CERVIA. Incontro al vertice ieri fra il sindaco Massimo Medri e il sottosegretario Antonio Misiani, per parlare del futuro della salina. Il Comune punta al rinnovo della concessione su base pluriennale (si parla di 50 anni), per compiere le opere di cui abbisogna il comparto.

Passato, presente e futuro

Il rappresentante del Governo, da parte sua, si è dimostrato «interessato e disponibile a seguire e appoggiare il percorso di sviluppo e valorizzazione della salina». Misiani ha visitato il Museo del sale e lo stabilimento salifero, toccando fra con mano fra l’altro i progressi compiuti dalla società Parco della salina. Quest’ultima, con quota maggioritaria del Comune, ha rilevato lo stabilimento nel 2002 rimettendo in moto la produzione del sale. Mentre il Musa, sotto la gestione del Gruppo culturale civiltà salinara, ha recuperato gli antichi attrezzi con cui si lavorava artigianalmente l’oro bianco e dato vita alla sezione in cui sono ospitati i reperti trovati nel territorio. Ora però è necessario un ulteriore passo in avanti, con la sistemazione e la fruibilità dei capanni per il rimessaggio delle burchielle e degli altri manufatti che testimoniano questa preziosa archeologia industriale.

I progetti

Da parte del sottosegretario si registra quindi un’apertura, che potrebbe tradursi a breve nella firma di un protocollo di intesa fra le due parti. Se la concessione verrà rinnovata, il Comune potrà investire risorse e rilanciare l’intera area dal punto di vista turistico e produttivo. Alcuni privati hanno già chiesto informazioni al riguardo, segno tangibile dell’interesse che ruota intorno al luogo in cui sorgeva Cervia vecchia e ancora prima la leggendaria Ficocle. Una nuova stagione di sviluppo per l’area umida, consentirà la definitiva “ricucitura” fra la città nuova e quella vecchia. L’eventuale intesa vedrebbe protagonista ancora Medri, che vent’anni fa – sempre in qualità di primo cittadino – riuscì a smuovere il Governo dalla intenzione di “tagliare il ramo secco” della salina.

RIGHE FORNITE >>
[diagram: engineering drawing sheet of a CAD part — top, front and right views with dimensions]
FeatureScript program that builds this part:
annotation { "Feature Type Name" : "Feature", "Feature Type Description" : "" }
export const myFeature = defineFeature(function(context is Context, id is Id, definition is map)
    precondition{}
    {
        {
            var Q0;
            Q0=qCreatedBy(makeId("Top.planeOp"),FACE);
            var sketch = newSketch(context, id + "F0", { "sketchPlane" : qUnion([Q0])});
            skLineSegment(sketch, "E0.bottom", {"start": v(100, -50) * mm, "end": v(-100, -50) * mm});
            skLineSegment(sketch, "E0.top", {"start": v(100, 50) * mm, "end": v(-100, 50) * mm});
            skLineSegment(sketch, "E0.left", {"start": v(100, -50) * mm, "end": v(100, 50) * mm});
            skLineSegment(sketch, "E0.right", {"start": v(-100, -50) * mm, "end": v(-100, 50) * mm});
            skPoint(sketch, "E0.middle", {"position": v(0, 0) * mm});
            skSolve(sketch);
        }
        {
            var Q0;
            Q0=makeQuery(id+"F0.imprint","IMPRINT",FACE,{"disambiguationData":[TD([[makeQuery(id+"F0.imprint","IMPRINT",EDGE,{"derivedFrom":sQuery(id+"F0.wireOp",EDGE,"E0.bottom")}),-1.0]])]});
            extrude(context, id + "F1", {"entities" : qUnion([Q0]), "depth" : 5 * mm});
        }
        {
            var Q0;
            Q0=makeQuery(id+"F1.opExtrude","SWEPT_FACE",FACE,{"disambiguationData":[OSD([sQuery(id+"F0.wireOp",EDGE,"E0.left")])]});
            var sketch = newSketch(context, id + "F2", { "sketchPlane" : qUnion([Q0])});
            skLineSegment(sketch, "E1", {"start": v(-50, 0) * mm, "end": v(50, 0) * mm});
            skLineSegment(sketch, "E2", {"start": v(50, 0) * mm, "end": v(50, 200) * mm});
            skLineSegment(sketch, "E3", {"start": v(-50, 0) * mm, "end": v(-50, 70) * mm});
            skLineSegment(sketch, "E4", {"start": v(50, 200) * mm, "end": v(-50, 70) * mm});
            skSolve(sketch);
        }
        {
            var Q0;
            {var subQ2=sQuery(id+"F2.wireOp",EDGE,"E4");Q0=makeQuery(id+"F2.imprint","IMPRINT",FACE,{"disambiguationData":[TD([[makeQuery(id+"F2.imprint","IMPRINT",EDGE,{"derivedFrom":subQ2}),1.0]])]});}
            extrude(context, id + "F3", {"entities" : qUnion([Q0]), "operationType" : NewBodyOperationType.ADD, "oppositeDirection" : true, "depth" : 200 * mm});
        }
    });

OPERAZIONI DA SVOLGERE >>
- 1) Rispondi alle seguenti domande sull'articolo sulla salina di Cervia.
(a) Chi ha incontrato ieri il sindaco Massimo Medri?
(b) In quale anno la società Parco della salina ha rilevato lo stabilimento?
(c) Da quale intenzione del Governo Medri riuscì a smuoverlo vent'anni fa?
- 2) Riscrivi la parte dell'articolo sulla salina di Cervia che comincia con "CERVIA. Incontro al" e prosegue fino a "abbisogna il comparto.", sostituendo "sindaco" con "primo cittadino".

RISPOSTE >>
- 1)
(a) Il sottosegretario Antonio Misiani.
(b) Nel 2002.
(c) Dall'intenzione di "tagliare il ramo secco" della salina.

- 2)
CERVIA. Incontro al vertice ieri fra il primo cittadino Massimo Medri e il sottosegretario Antonio Misiani, per parlare del futuro della salina. Il Comune punta al rinnovo della concessione su base pluriennale (si parla di 50 anni), per compiere le opere di cui abbisogna il comparto.